Беседа началась с того, что я напомнил Корнею Ивановичу один из его веселых или, точнее, весело-печальных рассказов о том, как он собирался в дальнюю дорогу, — речь шла о поездке с писательской делегацией в Англию в девятьсот шестнадцатом. Разрешение на поездку было получено, когда до отъезда осталось меньше дней, чем нужно хорошему портному, чтобы сшить костюм, а в таком костюме, видно, была необходимость, — время было военное, и на пошивку костюма можно было решиться лишь в предвидении такой поездки, как эта. Сроки были столь жестки, что нужный портной отыскался лишь где-то на окраине, при этом никто не знал, как он шьет и насколько он аккуратен. Короче, костюм был получен, когда до отхода поезда оставалось минут сорок. На окраине, где жил портной, порядочного извозчика не оказалось, и Корней Иванович подрядил клячу, которая до этого ходила в обозе и не умела бегать. К тому же силы у клячи были на исходе, и, когда дорога забирала в гору, надо было сходить и помогать лошади.
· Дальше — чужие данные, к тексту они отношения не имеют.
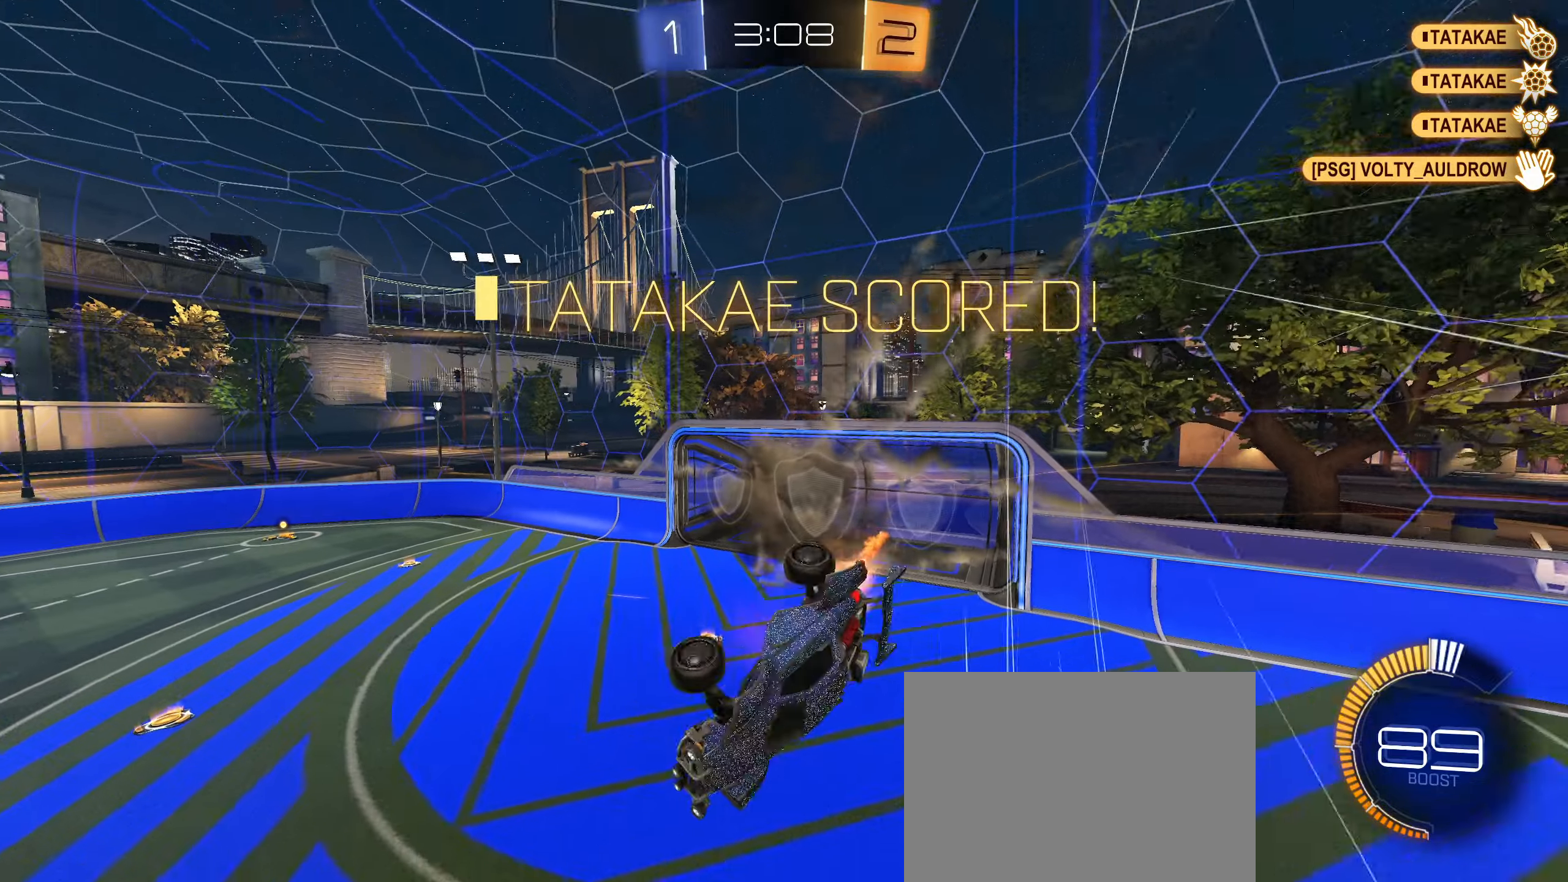
{"buttons": ["CIRCLE", "R1"], "left_stick": "down-right", "right_stick": "center", "events": [[16, "CROSS", "up"], [33, "left_stick", "down-right"]]}
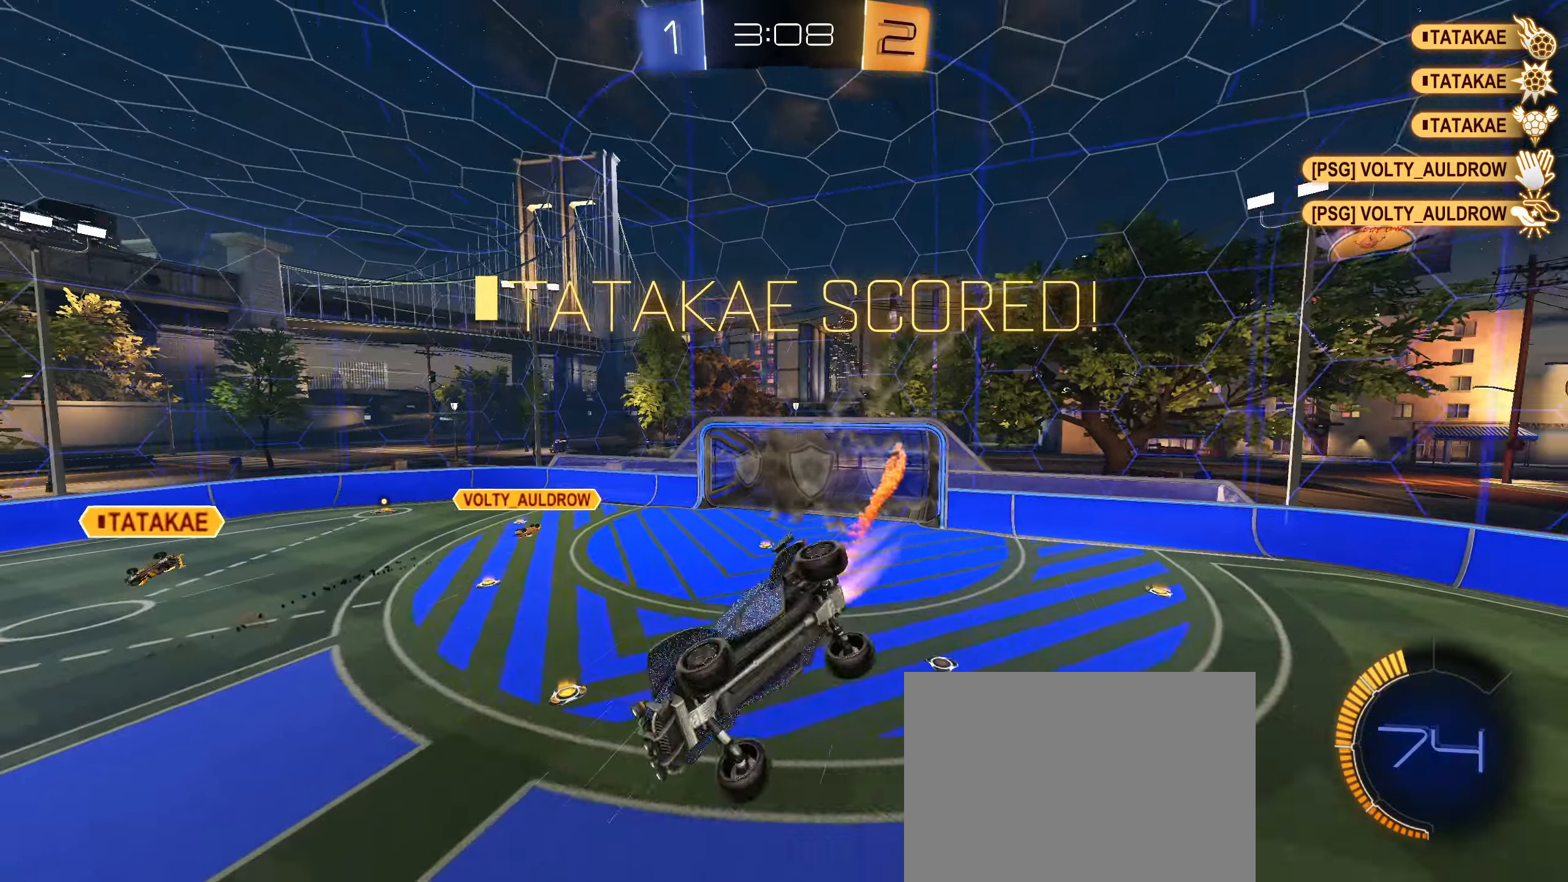
{"buttons": ["R1"], "left_stick": "center", "right_stick": "center", "events": [[100, "CIRCLE", "up"], [200, "left_stick", "center"]]}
Сорока минут, оставшихся до отхода поезда, не хватило, и, установив по часам, что поезд уже ушел, Корней Иванович тем не менее продолжал стремиться к вокзалу. «Страшно было не то, что на поездке в Англию поставлен крест, страшен был гнев Алексея Николаевича Толстого, возглавлявшего делегацию, — даже в обстоятельствах не столь ответственных его гнев был грозен». Но, ворвавшись на всех парах на перрон, Корней Иванович, к изумлению своему, обнаружил, что поезд не ушел. Как ни велик был гнев Толстого, именно Алексей Николаевич выручил Чуковского: он уговорил железнодорожное начальство совершить чрезвычайное — задержать отправление поезда.
Я воспроизвел этот рассказ, как сохранила память: я ведь слушал его лет за десять до этого и в чем-то (мне так кажется), не в главном, мог быть неточен, но Корней Иванович сейчас это не обнаружил. Наоборот, он слушал меня с видимой охотой, глаза его повлажнели от веселых слез, он то и дело повторял: «Ах, каналья портной, сдал бы костюм пораньше, все бы обошлось!»
Так или иначе, а рассказ этот подвел нас к существу беседы: первая встреча Чуковского с Уэллсом состоялась во время той самой поездки в Англию, которую предварял эпизод с канальей портным.
Но теперь уже рассказывал Корней Иванович.
По его словам, делегация принималась в Англии по «первому классу». Русские литераторы звались «почетными гостями британского народа». В ряду тех встреч, которые были у русских, запомнился завтрак с участием лондонской прессы на четыреста персон, на котором тон задавали Конан Дойл и Уэллс.
Именно на этом завтраке Уэллс пригласил русских посетить его загородный дом.
Приглашение это застало русских врасплох. Уэллс, подвергшийся нескольким наижесточайшим атакам прессы, только что пережил одну на них. Поводом послужило посвящение, которым открывалось последнее сочинение писателя: «Мисс... — матери моего ребенка». Ханжи из российского посольства полагали этот факт достаточным, чтобы писателям не ехать к Уэллсу. «Имейте в виду, огонь может быть перенесен на вас», — остерегали бдительные дипломаты. Но соблазн посетить Уэллса был так велик, что писатели решили пренебречь предостережениями.